Required work. Below are records to be transcribed exactly; any pictures should be left out.

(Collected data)
====

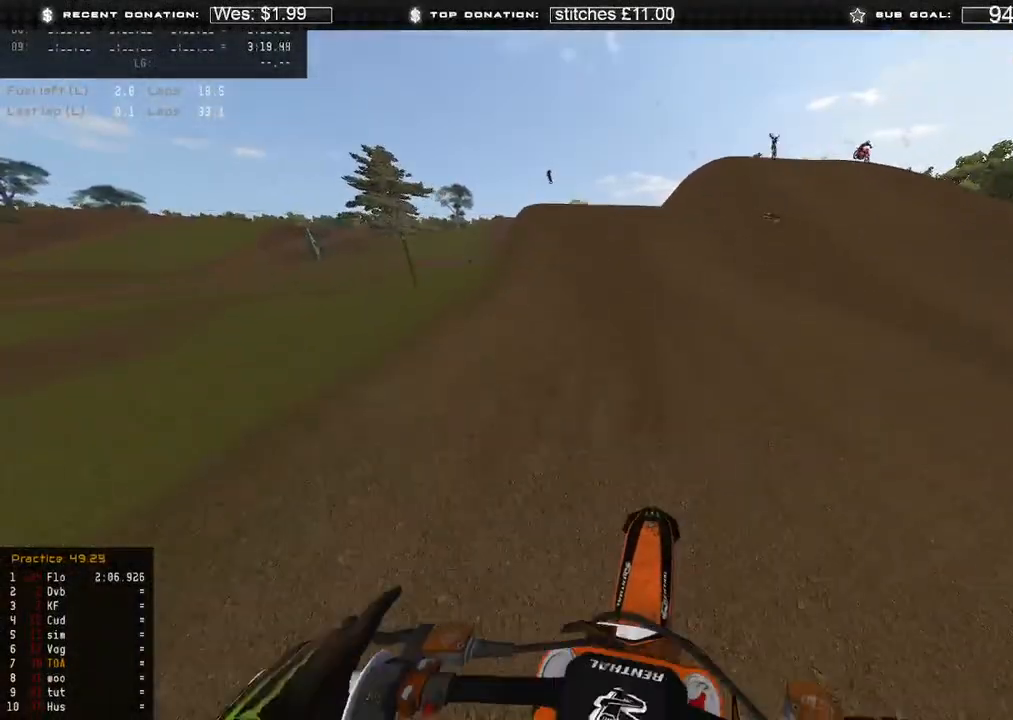
{"buttons": ["R2"], "left_stick": "center", "right_stick": "right", "events": [[100, "R2", "down"], [133, "R3", "down"], [133, "right_stick", "right"], [217, "R3", "up"]]}
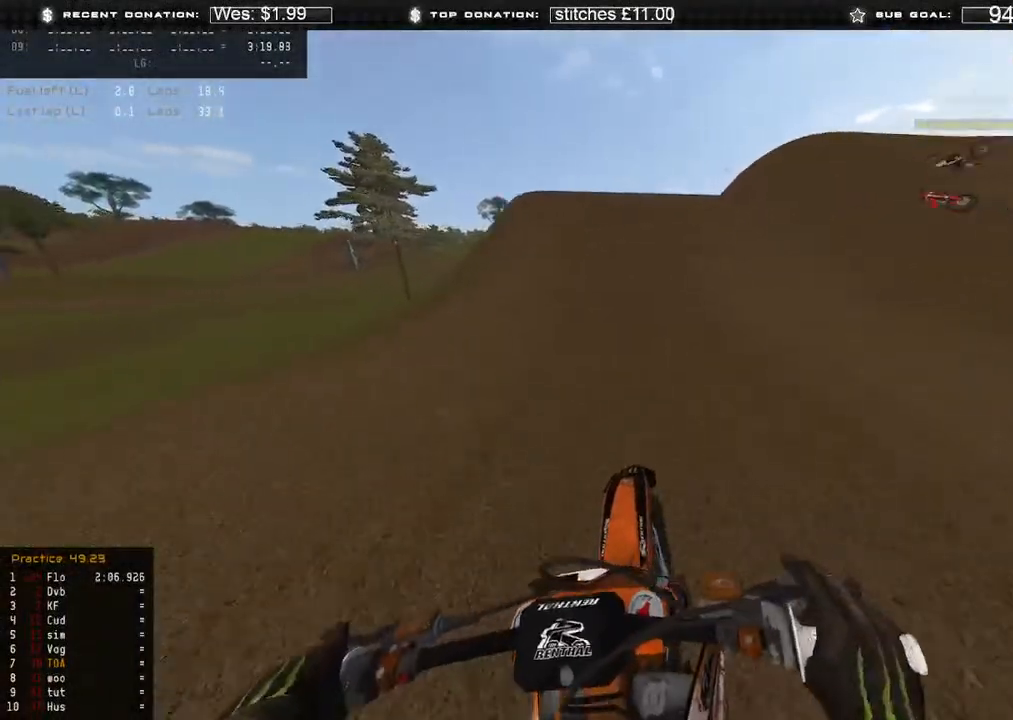
{"buttons": ["R2"], "left_stick": "center", "right_stick": "down-right", "events": [[117, "right_stick", "up-right"], [400, "right_stick", "down-right"]]}
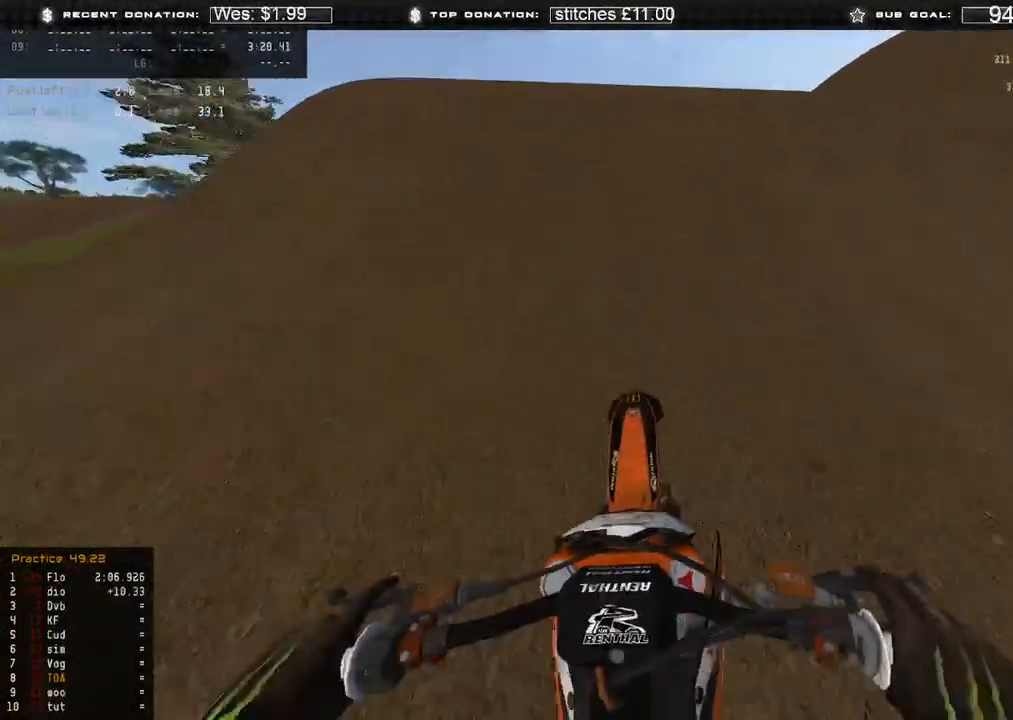
{"buttons": ["R2"], "left_stick": "up-right", "right_stick": "up-right", "events": [[250, "left_stick", "right"], [250, "right_stick", "up-right"], [317, "R3", "down"], [433, "left_stick", "up-right"], [450, "R3", "up"]]}
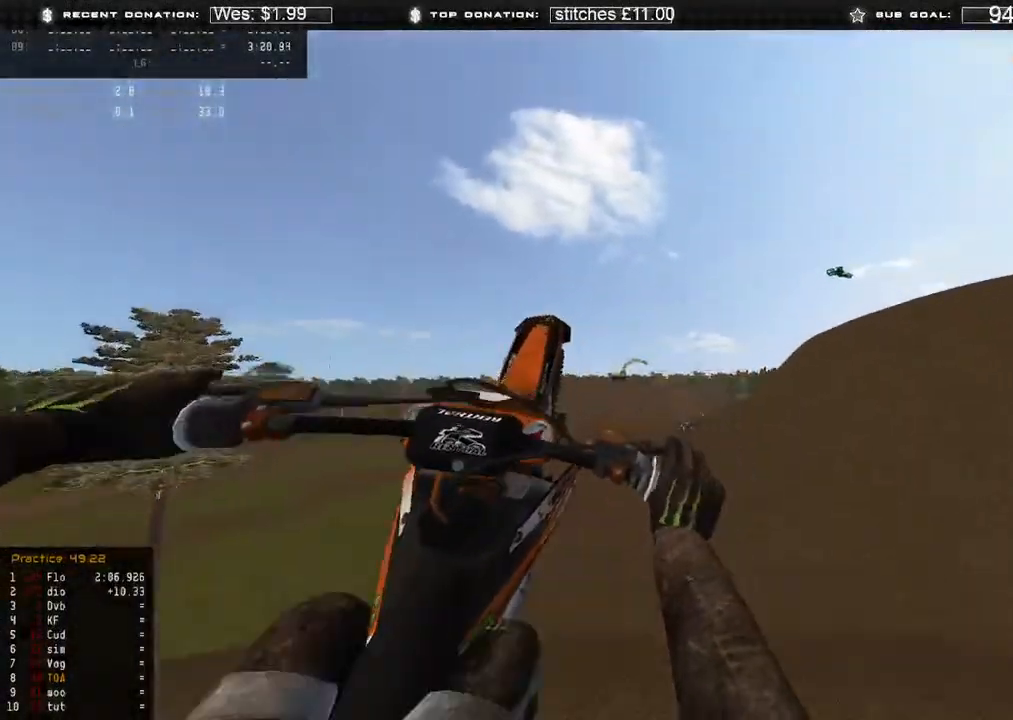
{"buttons": [], "left_stick": "right", "right_stick": "left", "events": [[50, "left_stick", "up"], [67, "right_stick", "up"], [167, "right_stick", "left"], [283, "R3", "down"], [283, "right_stick", "down-left"], [367, "R3", "up"], [383, "right_stick", "left"], [417, "R2", "up"], [500, "left_stick", "right"]]}
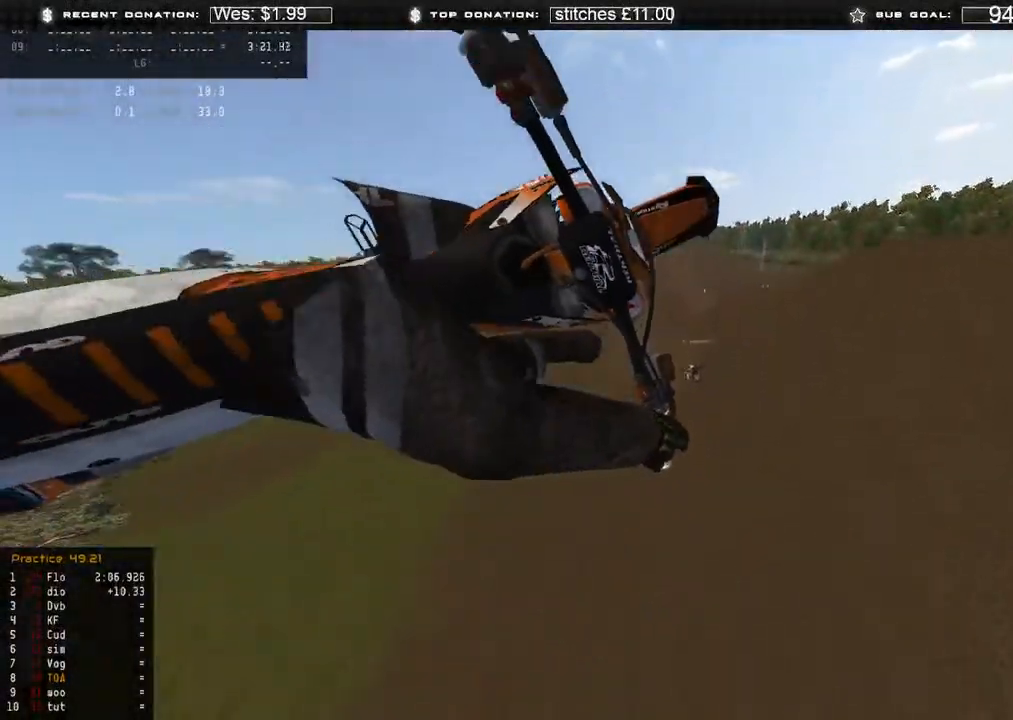
{"buttons": ["R2"], "left_stick": "right", "right_stick": "up-left", "events": [[167, "right_stick", "up-left"], [183, "R2", "down"]]}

====

Final answer.
{"buttons": ["R2"], "left_stick": "center", "right_stick": "right", "events": [[100, "R2", "down"], [133, "R3", "down"], [133, "right_stick", "right"], [217, "R3", "up"]]}
{"buttons": ["R2"], "left_stick": "center", "right_stick": "down-right", "events": [[117, "right_stick", "up-right"], [400, "right_stick", "down-right"]]}
{"buttons": ["R2"], "left_stick": "up-right", "right_stick": "up-right", "events": [[250, "left_stick", "right"], [250, "right_stick", "up-right"], [317, "R3", "down"], [433, "left_stick", "up-right"], [450, "R3", "up"]]}
{"buttons": [], "left_stick": "right", "right_stick": "left", "events": [[50, "left_stick", "up"], [67, "right_stick", "up"], [167, "right_stick", "left"], [283, "R3", "down"], [283, "right_stick", "down-left"], [367, "R3", "up"], [383, "right_stick", "left"], [417, "R2", "up"], [500, "left_stick", "right"]]}
{"buttons": ["R2"], "left_stick": "right", "right_stick": "up-left", "events": [[167, "right_stick", "up-left"], [183, "R2", "down"]]}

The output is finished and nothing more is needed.